20 Jahre Landsenioren – soziales Wirken auf dem Lande

Kulturprogramm: "Erna"

Am 14. Juni 2018 feierte der Landseniorenverband Sachsen-Anhalt e.V. sein 20-jähriges Bestehen. Im festlichen Rahmen nahmen über 150 Delegierte aus den 19 Landseniorenvereinigungen an der Jubiläumsveranstaltung im Ebendorfer Hotel „Bördehof“  teil. In seiner Festrede erinnerte Dr. Horst Schnellhardt, Präsident des Landseniorenverbandes, an den schwierigen Start. Die Gründungszeit ist eng verbunden mit den Namen Dr. Kurt Nöll. Schnellhardt: „ Ich möchte sagen, ohne Herrn Nöll gäbe es in den neuen Bundesländern keine Landsenioren.“Dr. Nöll hatte 1986 die erste Landseniorenvereinigung in der Bundesrepublik im Bundesland Hessen gegründet. Nach der Beendigung seiner beruflichen Laufbahn setzte er sich besonders dafür ein, den Landwirten im Ruhestand das Leben annehmbar zu gestalten. In den neuen Bundesländern waren sehr viele Landwirte nach der Wende durch die stark veränderte Struktur der Landwirtschaft in den Ruhestand eingetreten. Es bestand also Handlungsbedarf: Die erste Vereinigung wurde 1996 in Sangerhausen gegründet, gefolgt von der Vereinigung „Mittlere Elbe“. Durch die hohe Zahl von Gründungen im Jahre 1997 war es notwendig einen Verband zu gründen, der als Dachorganisation funktioniert, die Verbindung zum Bundesverband pflegt und dem heute 19 Vereinigungen angehören. Bemerkenswert war, dass zum 20-jährigen Jubiläum vier Gründungsvorsitzende kamen. So Rudi Stöckel , Gründungsvorsitzender Sangerhausen, Herr Arthur Ulm aus Bitterfeld, Dieter Mundt aus Halberstadt und Christian Böttcher aus Havelberg. Die letzten drei sind heute noch Vorsitzende. Das ist sicher auch ein Ausdruck kontinuierlicher und vertrauensvoller Arbeit. „Es ist in den 20 Jahren trotz Höhen und Tiefen gelungen, einen Verband zu entwickeln, der Hervorragendes zur Gestaltung eines gesellschaftlichen Lebens in unseren Dörfern leistet“, so Schnellhardt. Seit Jahren verbringen nicht nur Landwirte sondern auch Bewohner der Dörfer aus anderen Berufen die Zeit des Ruhestandes in den etwa 250 Veranstaltungen der Landsenioren pro Jahr. Wenn in einem Jahr über 11000 Personen an Veranstaltungen teilnehmen, wird bestätigt, dass die Angebote beliebt sind und Bedarf besteht. Damit gehören die Landsenioren zu den größten, in den Dörfern sozial wirkenden Organisationen. Bildungsveranstaltungen, Fachexkursionen, kulturelle und touristische Projekte aber auch Unterstützung bei persönlichen Fragen und Besuche im Krankheitsfall prägen die ehrenamtliche Arbeit der Landsenioren.

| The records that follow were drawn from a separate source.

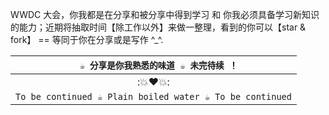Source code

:  

WWDC 大会，你我都是在分享和被分享中得到学习 和 你我必须具备学习新知识的能力；近期将抽取时间【除工作以外】来做一整理，看到的你可以【star & fork】 == 等同于你在分享或是写作 ^_^.

| `  ☕️ 分享是你我熟悉的味道 ☕️ 未完待续 ！` |
| :-: |
| :💥❤️💥: |
| `To be continued ☕️ Plain boiled water ☕️ To be continued` |
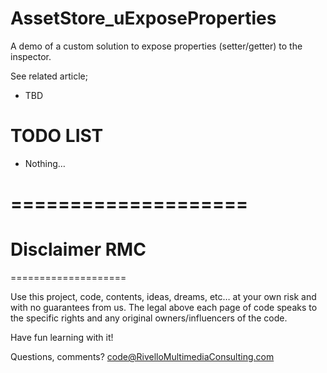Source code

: AssetStore_uExposeProperties
===========================

A demo of a custom solution to expose properties (setter/getter) to the inspector.

See related article;

* TBD


TODO LIST
===========================

* Nothing…






====================
====================
Disclaimer RMC
====================
====================

Use this project, code, contents, ideas, dreams, etc… at your own risk and with no guarantees from us. The legal above each page of code speaks to the specific rights and any original owners/influencers of the code. 

Have fun learning with it!

Questions, comments? 
code@RivelloMultimediaConsulting.com

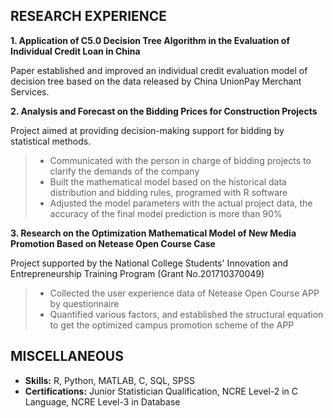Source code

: 
## RESEARCH EXPERIENCE

**1. Application of C5.0 Decision Tree Algorithm in the Evaluation of Individual Credit Loan in China**

Paper established and improved an individual credit evaluation model of decision tree based on the data released by China UnionPay Merchant Services.

**2. Analysis and Forecast on the Bidding Prices for Construction Projects**

Project aimed at providing decision-making support for bidding by statistical methods.

> - Communicated with the person in charge of bidding projects to clarify the demands of the company 
> - Built the mathematical model based on the historical data distribution and bidding rules, programed with R software 
> - Adjusted the model parameters with the actual project data, the accuracy of the final model prediction is more than 90%

**3. Research on the Optimization Mathematical Model of New Media Promotion Based on Netease Open Course Case**

Project supported by the National College Students' Innovation and Entrepreneurship Training Program (Grant No.201710370049) 

> - Collected the user experience data of Netease Open Course APP by questionnaire 
> - Quantified various factors, and established the structural equation to get the optimized campus promotion scheme of the APP

## MISCELLANEOUS

- **Skills:** R, Python, MATLAB, C, SQL, SPSS
- **Certifications:** Junior Statistician Qualification, NCRE Level-2 in C Language, NCRE Level-3 in Database 

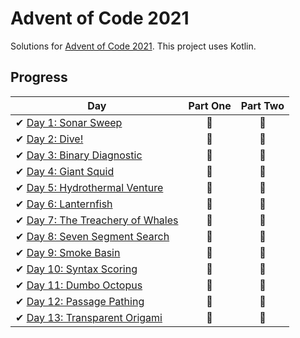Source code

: # Advent of Code 2021

Solutions for [Advent of Code 2021][aoc]. This project uses Kotlin.

[aoc]: https://adventofcode.com/2021/

## Progress

| Day                                                                  | Part One | Part Two |
|----------------------------------------------------------------------|:--------:|:--------:|
| ✔ [Day 1: Sonar Sweep](src/main/kotlin/aoc/day1/Day1.kt)             |    🌟    |    🌟    |
| ✔ [Day 2: Dive!](src/main/kotlin/aoc/day2/Day2.kt)                   |    🌟    |    🌟    |
| ✔ [Day 3: Binary Diagnostic](src/main/kotlin/aoc/day3/Day3.kt)       |    🌟    |    🌟    |
| ✔ [Day 4: Giant Squid](src/main/kotlin/aoc/day4/Day4.kt)             |    🌟    |    🌟    |
| ✔ [Day 5: Hydrothermal Venture](src/main/kotlin/aoc/day5/Day5.kt)    |    🌟    |    🌟    |
| ✔ [Day 6: Lanternfish](src/main/kotlin/aoc/day6/Day6.kt)             |    🌟    |    🌟    |
| ✔ [Day 7: The Treachery of Whales](src/main/kotlin/aoc/day7/Day7.kt) |    🌟    |    🌟    |
| ✔ [Day 8: Seven Segment Search](src/main/kotlin/aoc/day8/Day8.kt)    |    🌟    |    🌟    |
| ✔ [Day 9: Smoke Basin](src/main/kotlin/aoc/day9/Day9.kt)             |    🌟    |    🌟    |
| ✔ [Day 10: Syntax Scoring](src/main/kotlin/aoc/day10/Day10.kt)       |    🌟    |    🌟    |
| ✔ [Day 11: Dumbo Octopus](src/main/kotlin/aoc/day11/Day11.kt)        |    🌟    |    🌟    |
| ✔ [Day 12: Passage Pathing](src/main/kotlin/aoc/day12/Day12.kt)      |    🌟    |    🌟    |
| ✔ [Day 13: Transparent Origami](src/main/kotlin/aoc/day13/Day13.kt)  |    🌟    |    🌟    |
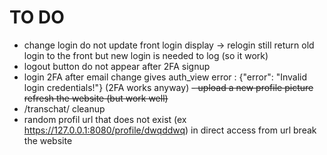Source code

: # TO DO
- change login do not update front login display -> relogin still return old login to the front but new login is needed to log (so it work)
- logout button do not appear after 2FA signup
- login 2FA after email change gives auth_view error : {"error": "Invalid login credentials!"} (2FA works anyway)
~~- upload a new profile picture refresh the website (but work well)~~
- /transchat/ cleanup
-  random profil url that does not exist (ex https://127.0.0.1:8080/profile/dwqddwq) in direct access from url break the website
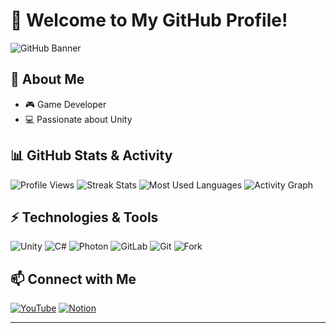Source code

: # 👋 Welcome to My GitHub Profile!

![GitHub Banner](https://capsule-render.vercel.app/api?type=waving&color=0:87CEEB,100:4682B4&height=200&section=header&text=GitHub%20Profile&fontSize=40&fontColor=FFFFFF&fontAlign=50&fontAlignY=40&animation=fadeIn&font=Raleway)

## 🚀 About Me
- 🎮 Game Developer
- 💻 Passionate about Unity

## 📊 GitHub Stats & Activity
![Profile Views](https://komarev.com/ghpvc/?username=YourGitHubUsername&color=blue&style=flat)
![Streak Stats](https://github-readme-streak-stats.herokuapp.com/?user=YourGitHubUsername&theme=blue-green)
![Most Used Languages](https://github-readme-stats.vercel.app/api/top-langs/?username=YourGitHubUsername&layout=compact&theme=blue-green)
![Activity Graph](https://github-readme-activity-graph.vercel.app/graph?username=YourGitHubUsername&theme=github)

## ⚡ Technologies & Tools
![Unity](https://img.shields.io/badge/Unity-100000?style=for-the-badge&logo=unity&logoColor=white)
![C#](https://img.shields.io/badge/C%23-239120?style=for-the-badge&logo=c-sharp&logoColor=white)
![Photon](https://img.shields.io/badge/Photon-0000FF?style=for-the-badge&logo=photon&logoColor=white)
![GitLab](https://img.shields.io/badge/GitLab-FC6D26?style=for-the-badge&logo=gitlab&logoColor=white)
![Git](https://img.shields.io/badge/Git-F05032?style=for-the-badge&logo=git&logoColor=white)
![Fork](https://img.shields.io/badge/Fork-8B5A2B?style=for-the-badge&logo=git&logoColor=white)

## 📫 Connect with Me
[![YouTube](https://img.shields.io/badge/YouTube-FF0000?style=for-the-badge&logo=youtube&logoColor=white)](https://youtube.com/YourYouTubeChannel)
[![Notion](https://img.shields.io/badge/Notion-000000?style=for-the-badge&logo=notion&logoColor=white)](https://notion.so/YourNotionPage)

---

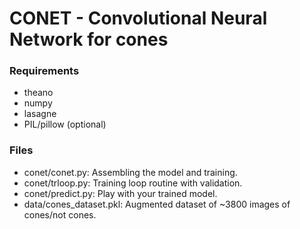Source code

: # CONET - Convolutional Neural Network for cones

### Requirements
- theano
- numpy
- lasagne
- PIL/pillow (optional)

### Files
- conet/conet.py: Assembling the model and training.
- conet/trloop.py: Training loop routine with validation.
- conet/predict.py: Play with your trained model.
- data/cones_dataset.pkl: Augmented dataset of ~3800 images of cones/not cones.
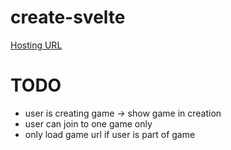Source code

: # create-svelte

[Hosting URL](https://lordapp-9747c.web.app)

# TODO

- user is creating game -> show game in creation
- user can join to one game only
- only load game url if user is part of game

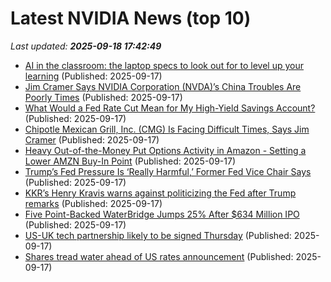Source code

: # Latest NVIDIA News (top 10)
_Last updated: **2025-09-18 17:42:49**_

- [AI in the classroom: the laptop specs to look out for to level up your learning](https://www.techradar.com/computing/laptops/ai-in-the-classroom-the-laptop-specs-to-look-out-for-to-level-up-your-learning) (Published: 2025-09-17)
- [Jim Cramer Says NVIDIA Corporation (NVDA)’s China Troubles Are Poorly Times](https://biztoc.com/x/20c94a99caac87ef) (Published: 2025-09-17)
- [What Would a Fed Rate Cut Mean for My High-Yield Savings Account?](https://biztoc.com/x/ce63f6777227c456) (Published: 2025-09-17)
- [Chipotle Mexican Grill, Inc. (CMG) Is Facing Difficult Times, Says Jim Cramer](https://biztoc.com/x/27c9acb920a45a74) (Published: 2025-09-17)
- [Heavy Out-of-the-Money Put Options Activity in Amazon - Setting a Lower AMZN Buy-In Point](https://biztoc.com/x/3b474070cf6987c9) (Published: 2025-09-17)
- [Trump’s Fed Pressure Is ‘Really Harmful,’ Former Fed Vice Chair Says](https://biztoc.com/x/0466e6266c9316df) (Published: 2025-09-17)
- [KKR’s Henry Kravis warns against politicizing the Fed after Trump remarks](https://biztoc.com/x/1f731e5ffd2549cb) (Published: 2025-09-17)
- [Five Point-Backed WaterBridge Jumps 25% After $634 Million IPO](https://biztoc.com/x/a9b6fb56fc2976d1) (Published: 2025-09-17)
- [US-UK tech partnership likely to be signed Thursday](https://www.nextgov.com/artificial-intelligence/2025/09/us-uk-tech-partnership-likely-be-signed-thursday/408174/) (Published: 2025-09-17)
- [Shares tread water ahead of US rates announcement](https://www.irishtimes.com/business/2025/09/17/shares-tread-water-ahead-of-us-rates-announcement/) (Published: 2025-09-17)
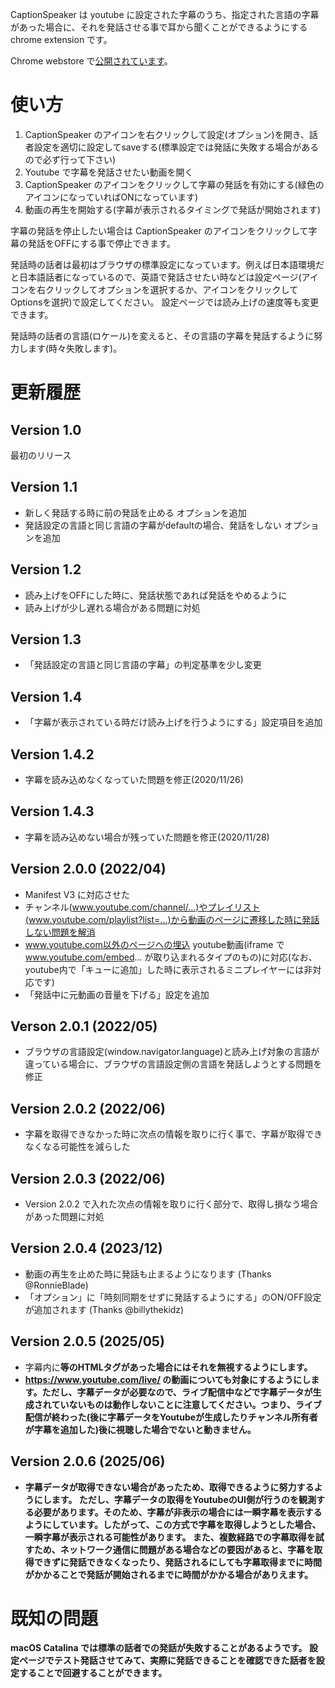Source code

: CaptionSpeaker は youtube に設定された字幕のうち、指定された言語の字幕があった場合に、それを発話させる事で耳から聞くことができるようにする chrome extension です。

Chrome webstore で[公開されています](https://chrome.google.com/webstore/detail/captionspeaker/infafaffjndfcflcoemolnggghgoodce)。

# 使い方

1. CaptionSpeaker のアイコンを右クリックして設定(オプション)を開き、話者設定を適切に設定してsaveする(標準設定では発話に失敗する場合があるので必ず行って下さい)
2. Youtube で字幕を発話させたい動画を開く
3. CaptionSpeaker のアイコンをクリックして字幕の発話を有効にする(緑色のアイコンになっていればONになっています)
4. 動画の再生を開始する(字幕が表示されるタイミングで発話が開始されます)

字幕の発話を停止したい場合は CaptionSpeaker のアイコンをクリックして字幕の発話をOFFにする事で停止できます。

発話時の話者は最初はブラウザの標準設定になっています。例えば日本語環境だと日本語話者になっているので、英語で発話させたい時などは設定ページ(アイコンを右クリックしてオプションを選択するか、アイコンをクリックしてOptionsを選択)で設定してください。
設定ページでは読み上げの速度等も変更できます。

発話時の話者の言語(ロケール)を変えると、その言語の字幕を発話するように努力します(時々失敗します)。

# 更新履歴

## Version 1.0
最初のリリース

## Version 1.1
- 新しく発話する時に前の発話を止める オプションを追加
- 発話設定の言語と同じ言語の字幕がdefaultの場合、発話をしない オプションを追加

## Version 1.2
- 読み上げをOFFにした時に、発話状態であれば発話をやめるように
- 読み上げが少し遅れる場合がある問題に対処

## Version 1.3
- 「発話設定の言語と同じ言語の字幕」の判定基準を少し変更

## Version 1.4
- 「字幕が表示されている時だけ読み上げを行うようにする」設定項目を追加

## Version 1.4.2
- 字幕を読み込めなくなっていた問題を修正(2020/11/26)

## Version 1.4.3
- 字幕を読み込めない場合が残っていた問題を修正(2020/11/28)

## Version 2.0.0 (2022/04)
- Manifest V3 に対応させた
- チャンネル(www.youtube.com/channel/...)やプレイリスト(www.youtube.com/playlist?list=...)から動画のページに遷移した時に発話しない問題を解消
- www.youtube.com以外のページへの埋込 youtube動画(iframe で www.youtube.com/embed... が取り込まれるタイプのもの)に対応(なお、youtube内で「キューに追加」した時に表示されるミニプレイヤーには非対応です)
- 「発話中に元動画の音量を下げる」設定を追加

## Verson 2.0.1 (2022/05)
- ブラウザの言語設定(window.navigator.language)と読み上げ対象の言語が違っている場合に、ブラウザの言語設定側の言語を発話しようとする問題を修正

## Version 2.0.2 (2022/06)
- 字幕を取得できなかった時に次点の情報を取りに行く事で、字幕が取得できなくなる可能性を減らした

## Version 2.0.3 (2022/06)
- Version 2.0.2 で入れた次点の情報を取りに行く部分で、取得し損なう場合があった問題に対処

## Version 2.0.4 (2023/12)
- 動画の再生を止めた時に発話も止まるようになります (Thanks @RonnieBlade)
- 「オプション」に「時刻同期をせずに発話するようにする」のON/OFF設定が追加されます (Thanks @billythekidz)

## Version 2.0.5 (2025/05)
- 字幕内に<b>等のHTMLタグがあった場合にはそれを無視するようにします。
- https://www.youtube.com/live/ の動画についても対象にするようにします。ただし、字幕データが必要なので、ライブ配信中などで字幕データが生成されていないものは動作しないことに注意してください。つまり、ライブ配信が終わった(後に字幕データをYoutubeが生成したりチャンネル所有者が字幕を追加した)後に視聴した場合でないと動きません。

## Version 2.0.6 (2025/06)
- 字幕データが取得できない場合があったため、取得できるように努力するようにします。
  ただし、字幕データの取得をYoutubeのUI側が行うのを観測する必要があります。そのため、字幕が非表示の場合には一瞬字幕を表示するようにしています。したがって、この方式で字幕を取得しようとした場合、一瞬字幕が表示される可能性があります。
  また、複数経路での字幕取得を試すため、ネットワーク通信に問題がある場合などの要因があると、字幕を取得できずに発話できなくなったり、発話されるにしても字幕取得までに時間がかかることで発話が開始されるまでに時間がかかる場合がありえます。


# 既知の問題

macOS Catalina では標準の話者での発話が失敗することがあるようです。
設定ページでテスト発話させてみて、実際に発話できることを確認できた話者を設定することで回避することができます。

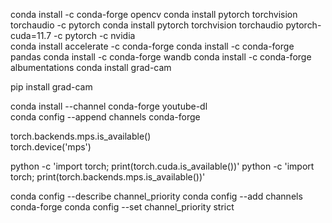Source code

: conda install -c conda-forge opencv
conda install pytorch torchvision torchaudio -c pytorch
conda install pytorch torchvision torchaudio pytorch-cuda=11.7 -c pytorch -c nvidia  
conda install accelerate -c conda-forge
conda install -c conda-forge pandas
conda install -c conda-forge wandb
conda install -c conda-forge albumentations
conda install grad-cam

pip install grad-cam

conda install --channel conda-forge youtube-dl  
conda config --append channels conda-forge

torch.backends.mps.is_available()  
torch.device('mps')  

python -c 'import torch; print(torch.cuda.is_available())'
python -c 'import torch; print(torch.backends.mps.is_available())'

conda config --describe channel_priority
conda config --add channels conda-forge
conda config --set channel_priority strict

Präsident des Landseniorenverbandes Dr. Horst Schnellhardt

Schnellhardt: „Es ärgert uns schon, wenn im Koalitionsvertrag der Landesregierung viele im ländlichen Raum tätige Vereine aufgezählt werden aber die Landsenioren fehlen. Wenn auf dem Seniorentag 2018 festgestellt wird, dass Geselligkeit, Bildung usw. im Ruhestand immer noch die beste Medizin sind (übrigens hat dieses schon Goethe erkannt) würden wir uns über etwas mehr Anerkennung und auch Unterstützung freuen.“ Im Leitspruch der Landsenioren heißt es, einander helfen –  Freude erleben. Freude wurde auch viel verbreitet auf dem 20-jährigen Jubiläum durch humoristische Darbietungen, musikalische Unterhaltung und ein schmackhaftes Büfett.

Wer möchte ist bei den Landsenioren gern gesehen, so Schnellhardt abschließend.